Fig. 3: Population potentially exposed to fluoride >1.5 mg/L in groundwater.
figure 3

Calculations are made according to the hybrid approach, with a the number of people potentially affected by continent and b the percentage of the total population that this represents. The error bars represent the low and high estimates of affected population (see text).

Discussion

The geospatial prediction model is dominated by climate parameters. In the combined model, these same variables are comparably important to the in-situ chemical parameters, which themselves also have a climate signature (related to aridity). This is not surprising given the relative abundance of fluorine in Earth’s crust and that climatic conditions control the water cycle, relate directly to the evaporative concentration of fluoride, and affect soil pH, and thereby fluoride retention. In addition, climate can be influenced by topography (e.g., orographic controls on cloud formation and wind patterns), which is also represented in the model through three topographic variables.

Despite geochemistry playing an integral part in the dissolution of fluoride in groundwater, only one geochemistry variable (acidic igneous rocks) was included in the final geospatial model, along with the two indirectly related variables of subsoil pH and silt. The muted influence of lithology on the model can be ascribed to the relatively low degree of detail in the available standardized global lithological map. If creating a prediction map at a smaller scale, the incorporation of country-scale lithological maps can indeed play an important role43,53. It is also worth noting that with regard to the calculation of variable importance, a categorical variable (such as lithology) is less likely than a continuous variable to have an effect on the model when its values are randomly sorted, due to having far fewer possible values. Although the inclusion of in-situ groundwater parameters in the combined model improved the model’s accuracy, they cannot be used in creating a prediction map due to these measurements representing data points rather than spatially continuous variables. However, if a sufficient density of measured hydrochemical parameters (e.g., Na, TDS, and EC) would exist in a given area, it could be possible to create gridded maps of these parameters to then use in statistical modeling and the creation of a prediction map of the area. This could be expected to improve the model’s accuracy, as with the non-geospatial model described above, though the extent of the prediction map would necessarily be limited by that of the gridded in-situ parameters. For this reason, it is not possible to create a global prediction map of fluoride based on gridded in-situ parameters.

■ EXCERPTED DATA:
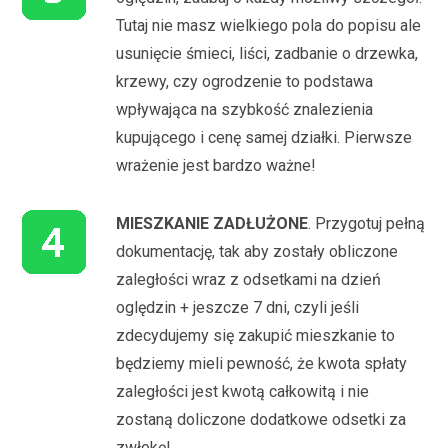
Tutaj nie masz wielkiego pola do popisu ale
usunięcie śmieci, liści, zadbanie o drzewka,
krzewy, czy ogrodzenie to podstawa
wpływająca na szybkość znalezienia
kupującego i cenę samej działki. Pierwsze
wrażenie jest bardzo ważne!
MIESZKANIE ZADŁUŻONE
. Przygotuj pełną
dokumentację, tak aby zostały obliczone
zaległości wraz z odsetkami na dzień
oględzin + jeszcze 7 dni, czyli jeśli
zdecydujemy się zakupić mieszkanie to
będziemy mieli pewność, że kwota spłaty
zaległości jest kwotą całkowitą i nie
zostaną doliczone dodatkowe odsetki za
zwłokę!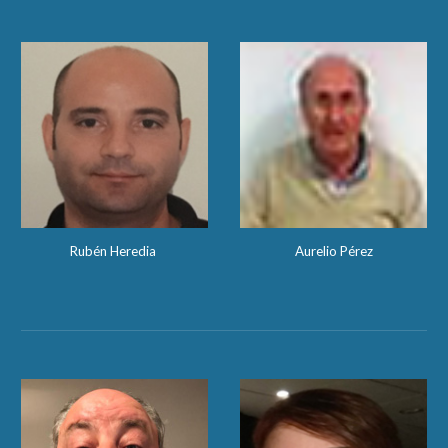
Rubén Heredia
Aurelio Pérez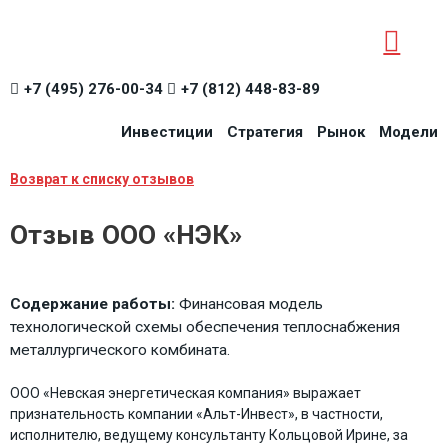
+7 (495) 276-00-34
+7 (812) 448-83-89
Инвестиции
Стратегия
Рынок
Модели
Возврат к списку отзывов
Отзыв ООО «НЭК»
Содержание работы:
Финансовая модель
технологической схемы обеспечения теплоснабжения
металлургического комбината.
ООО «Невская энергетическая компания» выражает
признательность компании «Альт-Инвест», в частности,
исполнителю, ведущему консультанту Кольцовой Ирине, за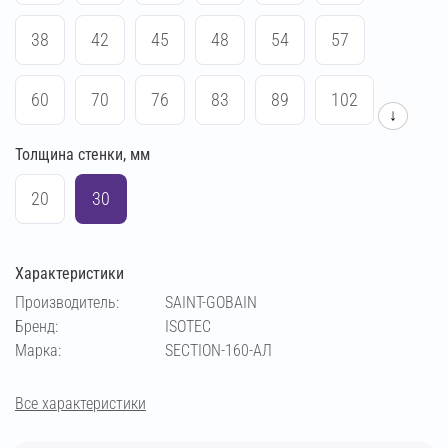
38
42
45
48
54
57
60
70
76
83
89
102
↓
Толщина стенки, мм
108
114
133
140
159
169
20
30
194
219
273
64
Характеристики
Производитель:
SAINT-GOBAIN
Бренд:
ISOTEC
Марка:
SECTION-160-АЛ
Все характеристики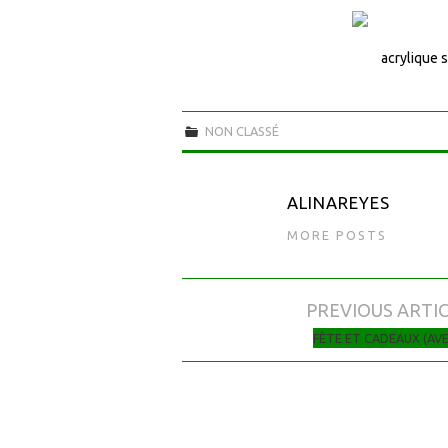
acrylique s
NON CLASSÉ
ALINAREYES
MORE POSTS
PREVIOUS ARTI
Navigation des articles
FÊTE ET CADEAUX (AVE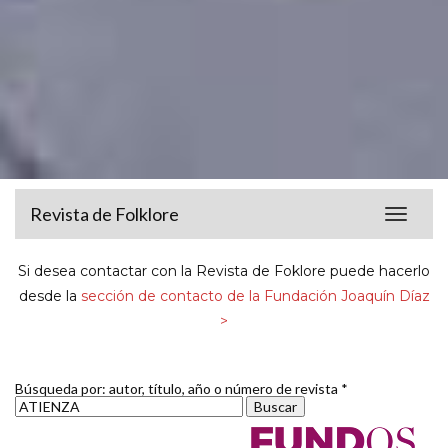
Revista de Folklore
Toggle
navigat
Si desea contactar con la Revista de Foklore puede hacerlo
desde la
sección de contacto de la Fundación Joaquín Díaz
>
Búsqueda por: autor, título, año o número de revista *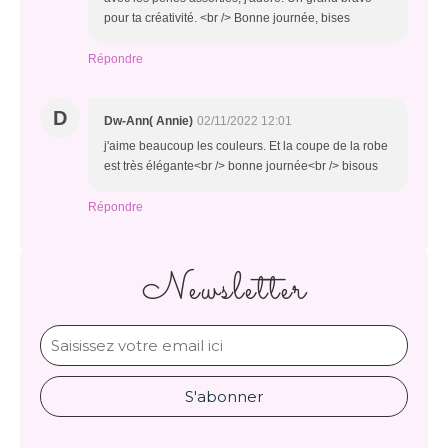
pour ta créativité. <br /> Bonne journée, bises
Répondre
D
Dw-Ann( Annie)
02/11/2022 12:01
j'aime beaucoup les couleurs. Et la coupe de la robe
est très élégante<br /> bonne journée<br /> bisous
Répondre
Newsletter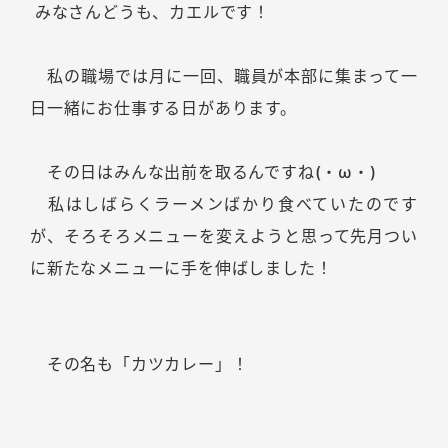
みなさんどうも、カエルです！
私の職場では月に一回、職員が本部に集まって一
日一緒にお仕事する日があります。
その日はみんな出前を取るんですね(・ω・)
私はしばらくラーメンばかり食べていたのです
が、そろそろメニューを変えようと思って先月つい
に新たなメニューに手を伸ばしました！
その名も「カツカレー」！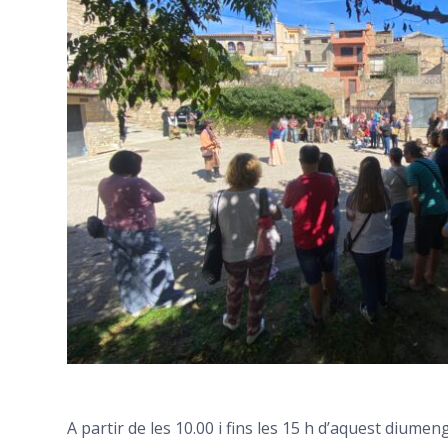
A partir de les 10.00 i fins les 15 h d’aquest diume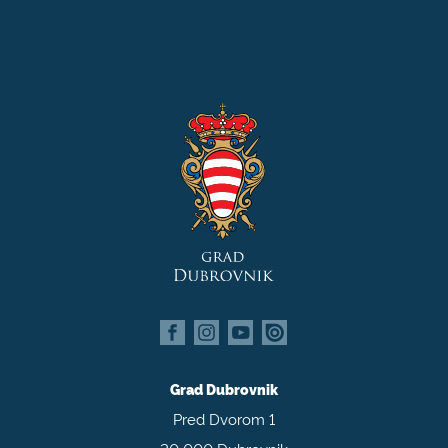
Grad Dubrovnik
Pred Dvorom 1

---

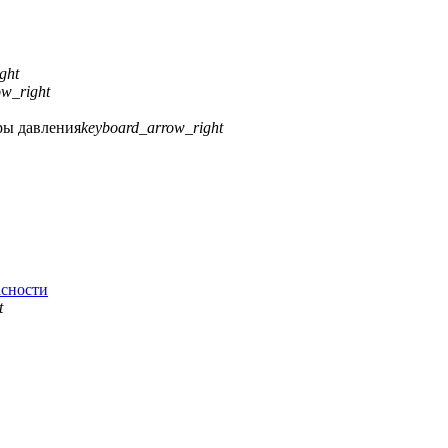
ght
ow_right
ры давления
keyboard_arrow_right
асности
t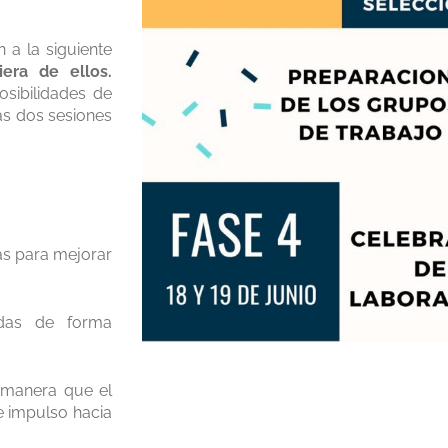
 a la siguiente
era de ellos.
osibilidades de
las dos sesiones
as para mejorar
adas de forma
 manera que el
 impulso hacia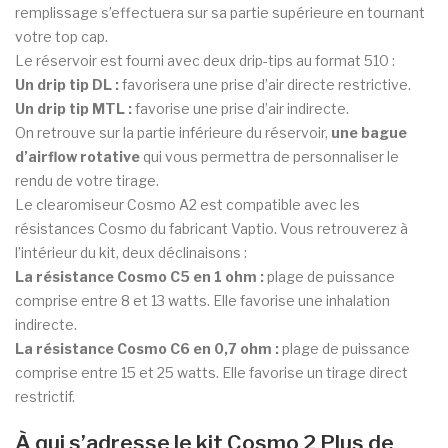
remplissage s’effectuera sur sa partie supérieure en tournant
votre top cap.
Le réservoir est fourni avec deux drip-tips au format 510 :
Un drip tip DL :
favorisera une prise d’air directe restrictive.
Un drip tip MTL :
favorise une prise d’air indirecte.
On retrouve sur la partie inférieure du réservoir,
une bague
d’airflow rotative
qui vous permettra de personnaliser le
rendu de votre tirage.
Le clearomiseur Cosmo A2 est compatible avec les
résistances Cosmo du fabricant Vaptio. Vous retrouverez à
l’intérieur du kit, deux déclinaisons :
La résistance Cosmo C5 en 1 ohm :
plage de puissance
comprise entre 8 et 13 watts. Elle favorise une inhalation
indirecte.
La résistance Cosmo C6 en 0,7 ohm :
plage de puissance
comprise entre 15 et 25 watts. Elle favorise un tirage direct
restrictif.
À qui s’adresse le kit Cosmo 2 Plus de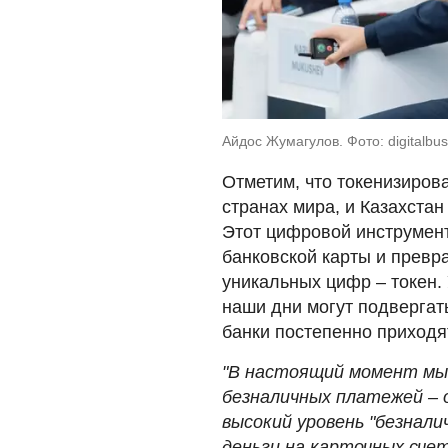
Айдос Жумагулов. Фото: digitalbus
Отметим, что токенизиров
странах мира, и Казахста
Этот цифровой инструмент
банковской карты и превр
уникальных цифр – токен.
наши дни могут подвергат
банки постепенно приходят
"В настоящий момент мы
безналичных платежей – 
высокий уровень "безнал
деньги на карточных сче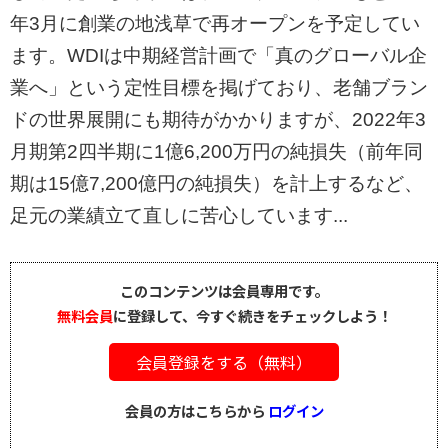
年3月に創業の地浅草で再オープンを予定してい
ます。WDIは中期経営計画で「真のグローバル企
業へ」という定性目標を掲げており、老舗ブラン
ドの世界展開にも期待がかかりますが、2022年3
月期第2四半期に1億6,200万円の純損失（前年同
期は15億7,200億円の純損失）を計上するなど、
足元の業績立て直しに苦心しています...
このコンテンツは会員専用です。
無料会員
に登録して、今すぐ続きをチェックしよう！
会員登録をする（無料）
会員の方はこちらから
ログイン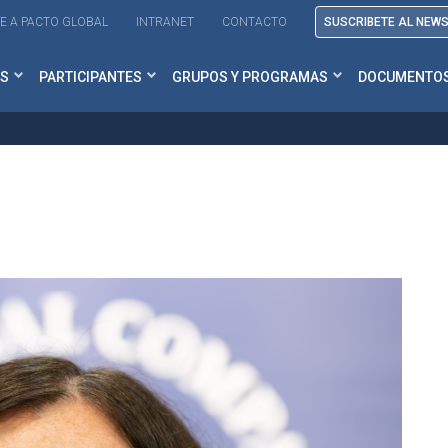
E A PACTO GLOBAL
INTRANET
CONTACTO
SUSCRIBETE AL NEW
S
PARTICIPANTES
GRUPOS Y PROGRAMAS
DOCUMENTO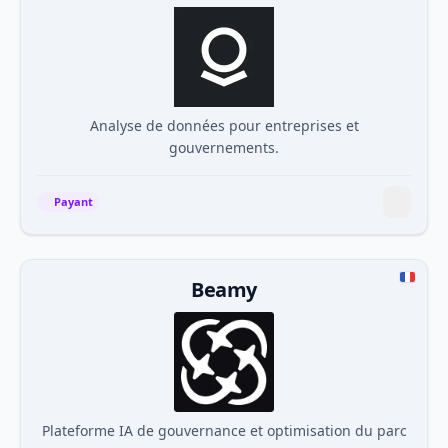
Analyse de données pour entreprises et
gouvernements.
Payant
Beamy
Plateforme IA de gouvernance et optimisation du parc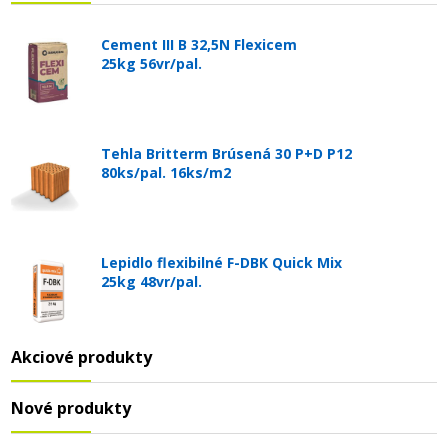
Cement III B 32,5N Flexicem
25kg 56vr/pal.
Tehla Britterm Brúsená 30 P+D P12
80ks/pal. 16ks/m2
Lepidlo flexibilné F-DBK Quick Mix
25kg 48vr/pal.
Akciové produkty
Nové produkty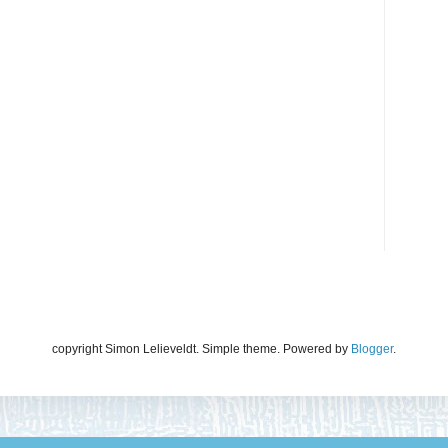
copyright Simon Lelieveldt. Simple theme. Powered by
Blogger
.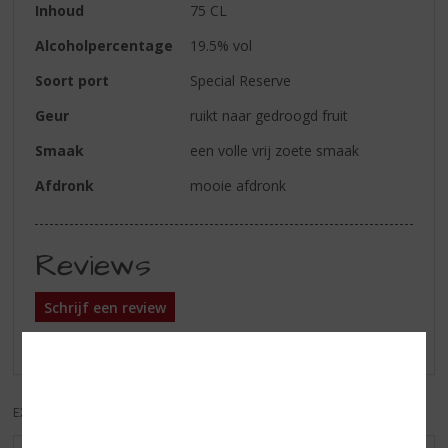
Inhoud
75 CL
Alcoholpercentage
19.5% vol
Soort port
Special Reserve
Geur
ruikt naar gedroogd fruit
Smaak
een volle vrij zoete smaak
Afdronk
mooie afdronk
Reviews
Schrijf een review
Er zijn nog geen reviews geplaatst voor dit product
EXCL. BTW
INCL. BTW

---

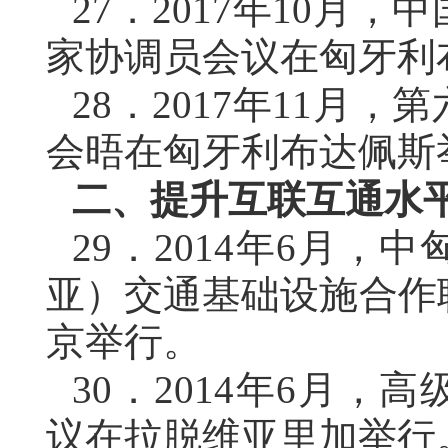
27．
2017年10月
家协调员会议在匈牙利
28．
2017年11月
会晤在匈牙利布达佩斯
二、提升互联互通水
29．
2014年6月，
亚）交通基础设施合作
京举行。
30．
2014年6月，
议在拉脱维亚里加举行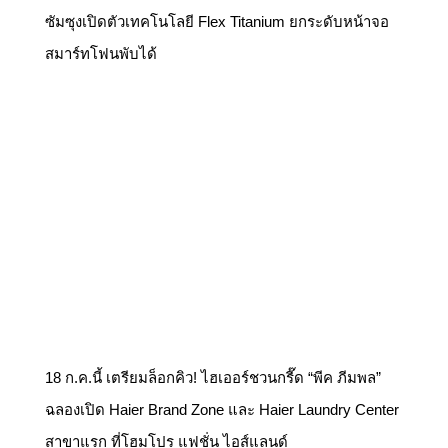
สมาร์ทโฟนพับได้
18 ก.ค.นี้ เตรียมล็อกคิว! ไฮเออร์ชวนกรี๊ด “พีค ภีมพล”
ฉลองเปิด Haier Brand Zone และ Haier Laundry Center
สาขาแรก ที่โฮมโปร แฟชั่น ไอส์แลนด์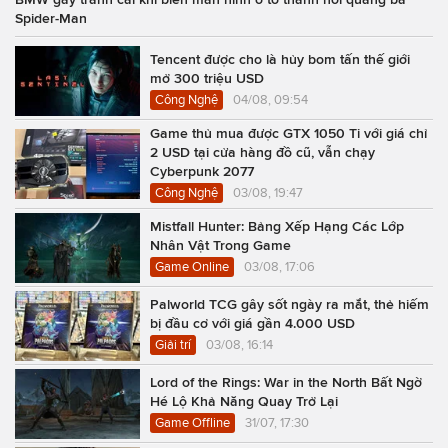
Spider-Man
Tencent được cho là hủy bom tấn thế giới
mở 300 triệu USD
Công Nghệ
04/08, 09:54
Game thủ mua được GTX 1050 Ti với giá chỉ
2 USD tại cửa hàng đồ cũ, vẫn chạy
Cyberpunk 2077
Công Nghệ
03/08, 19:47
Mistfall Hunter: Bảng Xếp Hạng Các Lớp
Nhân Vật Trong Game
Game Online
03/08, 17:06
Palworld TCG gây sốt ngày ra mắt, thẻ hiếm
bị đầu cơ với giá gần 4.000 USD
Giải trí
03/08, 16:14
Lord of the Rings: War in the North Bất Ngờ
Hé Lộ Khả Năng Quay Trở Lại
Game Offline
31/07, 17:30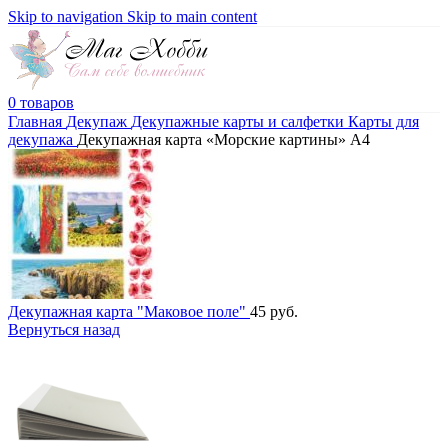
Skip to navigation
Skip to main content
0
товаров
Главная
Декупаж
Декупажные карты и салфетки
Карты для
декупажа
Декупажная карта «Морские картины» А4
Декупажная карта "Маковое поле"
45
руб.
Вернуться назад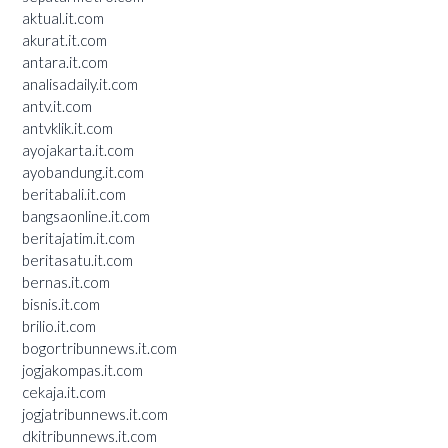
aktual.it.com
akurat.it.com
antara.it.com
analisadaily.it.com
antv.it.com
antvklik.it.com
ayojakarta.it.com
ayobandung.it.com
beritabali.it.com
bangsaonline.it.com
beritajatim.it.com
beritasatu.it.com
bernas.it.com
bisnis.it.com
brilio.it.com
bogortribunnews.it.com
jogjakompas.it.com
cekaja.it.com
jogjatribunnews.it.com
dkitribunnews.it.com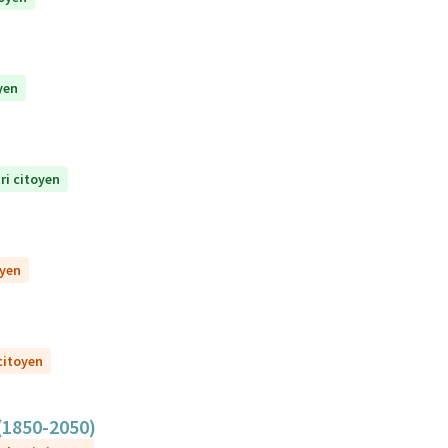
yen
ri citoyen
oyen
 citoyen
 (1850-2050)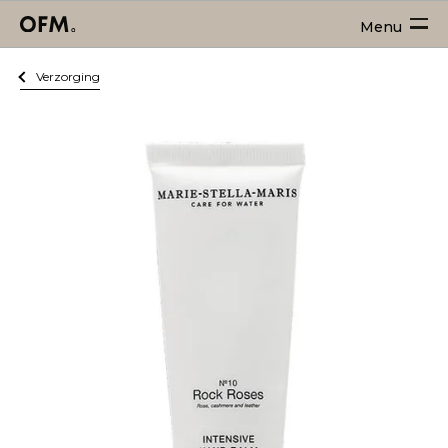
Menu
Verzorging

■ WORK TO BE COMPLETED: Extend the passage on the groundwater fluoride prediction model, picking up after its final sentence.

■ FINAL ANSWER:
Despite generalizing across the entire globe, the geospatial model (Fig. 1) is largely consistent with previous studies that created random forest models focused on India38, Ghana53 and parts of the American Southwest40 and similar, though less detailed, to another fluoride prediction model created for China54. In addition to areas well constrained by fluoride measurements, such as much of Australia and the Americas, it is noteworthy that the model identifies many regions with high fluoride hazard where no measurements were available, for example, in many parts of Africa and Central Asia. This is possible due to similar environmental conditions to those where many fluoride samples exist, such as North Africa (few measurements) versus central Australia (many measurements). Indeed, this highlights the utility of a prediction model in identifying areas of concern where more groundwater testing should be conducted to mitigate human health risks.

In spite of an uneven geographical distribution of fluoride data points, the model predictions and performance are reasonably similar across all continents (Supplementary Table 5). For example, the mean model probabilities by continent range between 0.11 (North America) and 0.32 (Africa) and do not appear related to the proportion of high measurements. The mean AUC calculated separately with the test data points from each continent ranges between 0.83 and 0.91, with the low end of this range (Europe) still being on par with or better than results from comparable country-wide studies38,43,55,56. Although the highest AUC and balanced accuracy are found in the continents containing the largest proportion of the dataset (i.e., North America with 60%, Australia with 15%, and Africa with 12%), the next-best performing continent is South America, which happens to contribute the least amount of data (1%) to the dataset.

Due to varying patterns of population density and groundwater usage, the implications of groundwater fluoride hazard (Fig. 1) for human health risk differ considerably. The hybrid approach to calculating the affected population produces the estimate of 179 million people (2.4% of the global population) and, as such, lies between the counts of the other two methods, which can be considered end-member extremes that are most probably under or overestimates. Furthermore, with 179 million being congruent with the previously published estimate of 200 million1 and the hybrid approach itself making intuitive sense (see “Methods”), we consider the hybrid calculations to offer the best estimates of affected populations, albeit with the broad ranges of population counts offered by the other two approaches.

Regardless of the considerable ranges of affected populations, the relative distribution remains fairly constant. Nearly all of the affected population resides either in Asia (51–59% of total) or Africa (37–46% of total), with all other continents in all cases making up about 1% or less (Fig. 3a and Supplementary Table 3). Indeed, among the top 20 countries in terms of at-risk population (hybrid approach), 14 are found in Africa and six in Asia (Table 1), with both of these continents being the most strongly affected with ~6% of the African population and ~2% of the Asian population potentially exposed to high fluoride concentrations in drinking water (Fig. 3b).

Table 1 Top 20 countries in population potentially affected by fluoride concentrations in groundwater greater than 1.5 mg/L.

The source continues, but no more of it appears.